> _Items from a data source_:

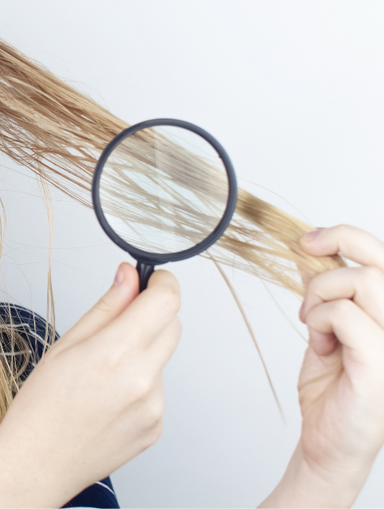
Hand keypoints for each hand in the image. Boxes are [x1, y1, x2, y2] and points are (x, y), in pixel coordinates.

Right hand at [0, 262, 181, 506]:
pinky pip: (157, 390)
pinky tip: (106, 399)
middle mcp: (142, 380)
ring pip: (162, 359)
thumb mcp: (65, 346)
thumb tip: (128, 276)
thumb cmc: (40, 408)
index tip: (153, 279)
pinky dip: (139, 385)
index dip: (163, 283)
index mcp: (115, 353)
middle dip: (152, 315)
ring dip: (142, 353)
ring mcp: (154, 407)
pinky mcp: (156, 427)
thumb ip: (106, 307)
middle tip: (117, 323)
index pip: (166, 302)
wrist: (37, 463)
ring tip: (100, 375)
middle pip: (172, 326)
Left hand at [262, 224, 383, 506]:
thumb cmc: (332, 392)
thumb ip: (325, 295)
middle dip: (334, 247)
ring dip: (321, 295)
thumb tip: (309, 254)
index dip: (346, 236)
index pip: (382, 255)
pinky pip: (346, 316)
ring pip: (361, 282)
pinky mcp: (381, 362)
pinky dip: (321, 321)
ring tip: (312, 324)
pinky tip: (320, 344)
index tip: (308, 240)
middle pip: (378, 259)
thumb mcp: (324, 331)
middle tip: (302, 254)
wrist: (328, 443)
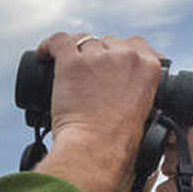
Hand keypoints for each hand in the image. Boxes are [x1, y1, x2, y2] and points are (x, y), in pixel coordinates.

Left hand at [33, 32, 164, 191]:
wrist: (97, 150)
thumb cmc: (118, 144)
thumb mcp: (146, 113)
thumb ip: (142, 94)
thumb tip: (127, 92)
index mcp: (150, 68)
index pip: (137, 44)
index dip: (120, 51)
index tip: (110, 59)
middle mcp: (127, 56)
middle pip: (109, 42)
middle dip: (99, 53)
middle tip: (87, 73)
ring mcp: (99, 58)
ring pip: (84, 41)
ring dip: (75, 52)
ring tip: (63, 66)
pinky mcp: (73, 62)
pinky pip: (58, 41)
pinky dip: (48, 46)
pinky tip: (42, 54)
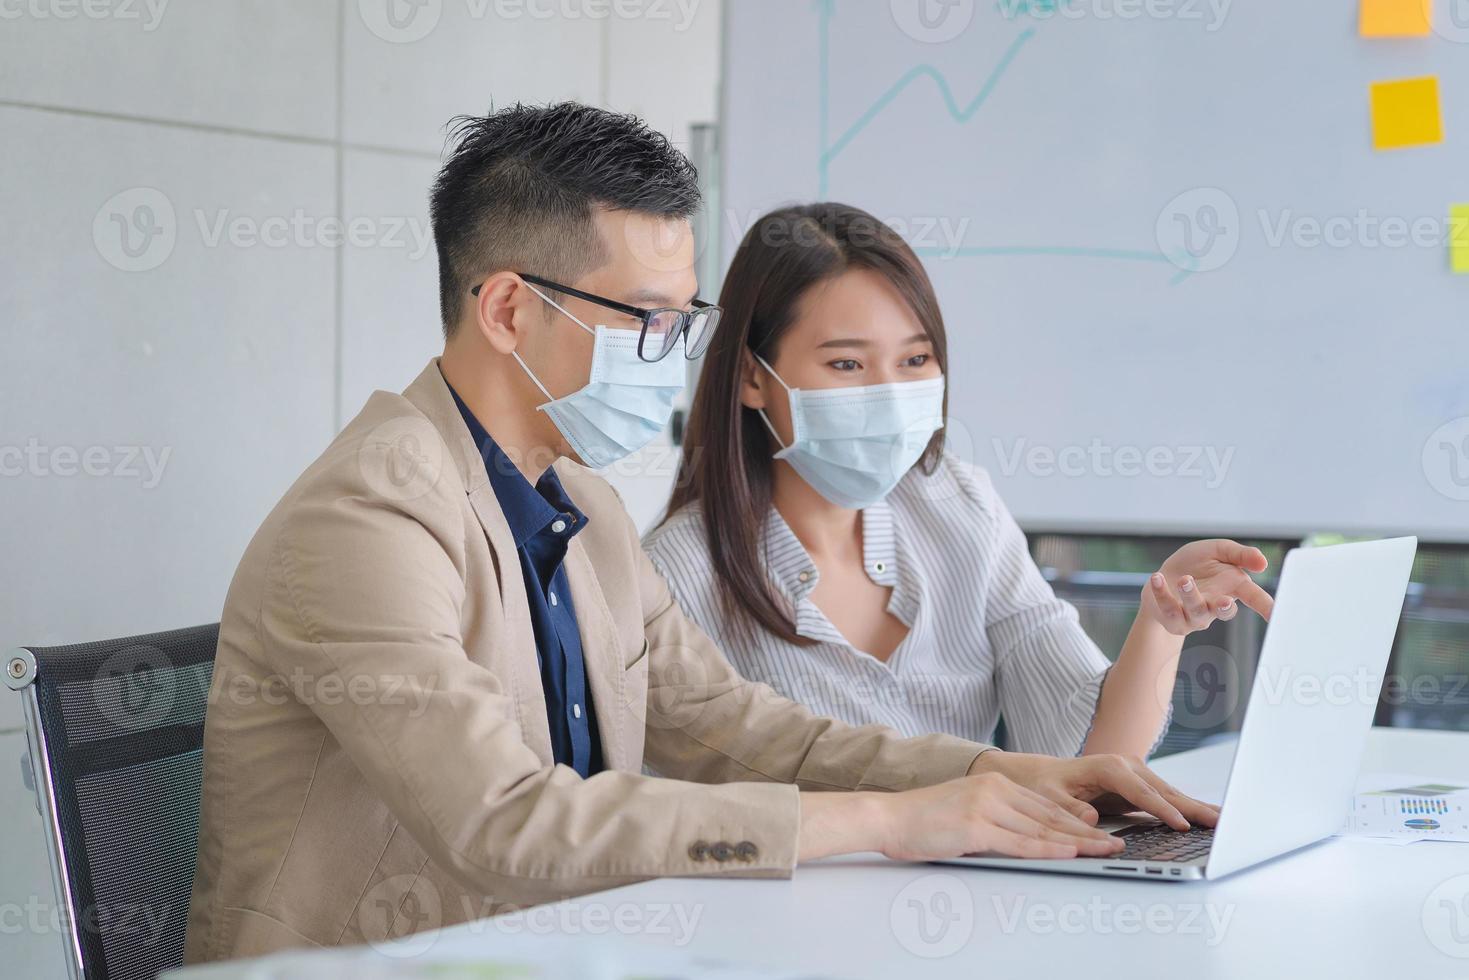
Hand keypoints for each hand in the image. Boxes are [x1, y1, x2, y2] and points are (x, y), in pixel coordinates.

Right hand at [873, 770, 1124, 860]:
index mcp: (995, 783)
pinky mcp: (975, 826)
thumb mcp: (966, 808)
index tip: (1102, 833)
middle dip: (1087, 833)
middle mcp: (996, 790)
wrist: (888, 816)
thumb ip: (996, 817)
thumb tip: (1025, 836)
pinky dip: (1049, 850)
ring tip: (1105, 852)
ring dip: (1078, 843)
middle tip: (1116, 845)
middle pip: (1051, 817)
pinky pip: (1020, 843)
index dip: (1077, 822)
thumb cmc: (922, 818)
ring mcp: (986, 807)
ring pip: (1042, 830)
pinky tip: (1069, 853)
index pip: (1046, 807)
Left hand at [969, 751, 1220, 830]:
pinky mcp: (1137, 783)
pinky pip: (1165, 797)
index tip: (1182, 825)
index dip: (1162, 810)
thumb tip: (1091, 818)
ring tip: (1224, 821)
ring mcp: (1134, 773)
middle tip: (1221, 823)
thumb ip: (1069, 808)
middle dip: (1192, 807)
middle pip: (1164, 790)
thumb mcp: (1048, 797)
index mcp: (1106, 767)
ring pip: (1170, 792)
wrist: (1038, 773)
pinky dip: (1186, 806)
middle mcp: (1124, 766)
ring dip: (1196, 806)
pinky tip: (1205, 816)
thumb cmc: (1042, 786)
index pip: (1141, 792)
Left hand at [1141, 539, 1272, 635]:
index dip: (1266, 607)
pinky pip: (1169, 609)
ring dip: (1191, 595)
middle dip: (1225, 608)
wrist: (1164, 578)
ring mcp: (1195, 616)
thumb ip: (1239, 554)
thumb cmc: (1195, 564)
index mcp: (1233, 588)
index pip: (1254, 598)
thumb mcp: (1217, 551)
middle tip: (1224, 601)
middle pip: (1224, 611)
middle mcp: (1216, 605)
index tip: (1275, 615)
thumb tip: (1263, 562)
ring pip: (1196, 611)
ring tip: (1184, 579)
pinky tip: (1157, 578)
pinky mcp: (1174, 619)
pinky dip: (1162, 593)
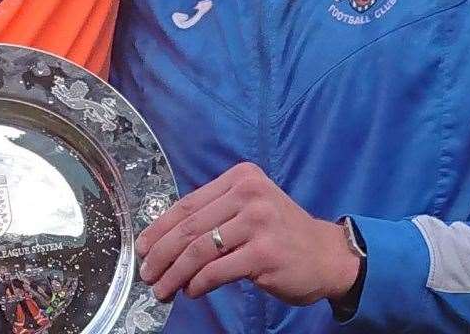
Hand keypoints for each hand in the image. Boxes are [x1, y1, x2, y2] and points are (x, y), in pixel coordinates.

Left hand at [135, 163, 358, 305]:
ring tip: (162, 289)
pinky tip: (190, 290)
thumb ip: (215, 214)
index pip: (188, 203)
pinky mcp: (264, 253)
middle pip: (189, 226)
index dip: (160, 228)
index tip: (142, 247)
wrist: (327, 255)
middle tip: (147, 273)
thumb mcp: (251, 209)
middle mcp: (249, 194)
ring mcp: (258, 222)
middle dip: (161, 253)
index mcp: (241, 178)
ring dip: (174, 273)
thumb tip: (165, 238)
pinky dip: (197, 283)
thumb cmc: (281, 233)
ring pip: (199, 250)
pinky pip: (217, 270)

> _Work instruction_: Restate exactly, please, only the lines between the start of the data and the line containing "index pip: (382, 255)", both ends included, skipping the pictures.

> _Task answer_:
Hand keypoints for each hand in the image. Boxes are [x1, y1, x2, y2] and points are (x, y), in pixel coordinates.

Right hand at [0, 262, 181, 506]:
pinky pip: (157, 390)
pinky tip: (106, 399)
middle mcp: (142, 380)
ring pip: (162, 359)
thumb mcp: (65, 346)
thumb tip: (128, 276)
thumb cmc: (40, 408)
index tip: (153, 279)
pinky dip: (139, 385)
index dip: (163, 283)
index mcp: (115, 353)
middle dip: (152, 315)
ring dip: (142, 353)
ring mcp: (154, 407)
pinky mcp: (156, 427)
thumb ip: (106, 307)
middle tip: (117, 323)
index pip: (166, 302)
wrist: (37, 463)
ring tip: (100, 375)
middle pip: (172, 326)
Left hand at [262, 224, 383, 506]:
thumb cmc: (332, 392)
thumb ip: (325, 295)
middle dip: (334, 247)
ring dip: (321, 295)
thumb tip: (309, 254)
index dip: (346, 236)
index pip: (382, 255)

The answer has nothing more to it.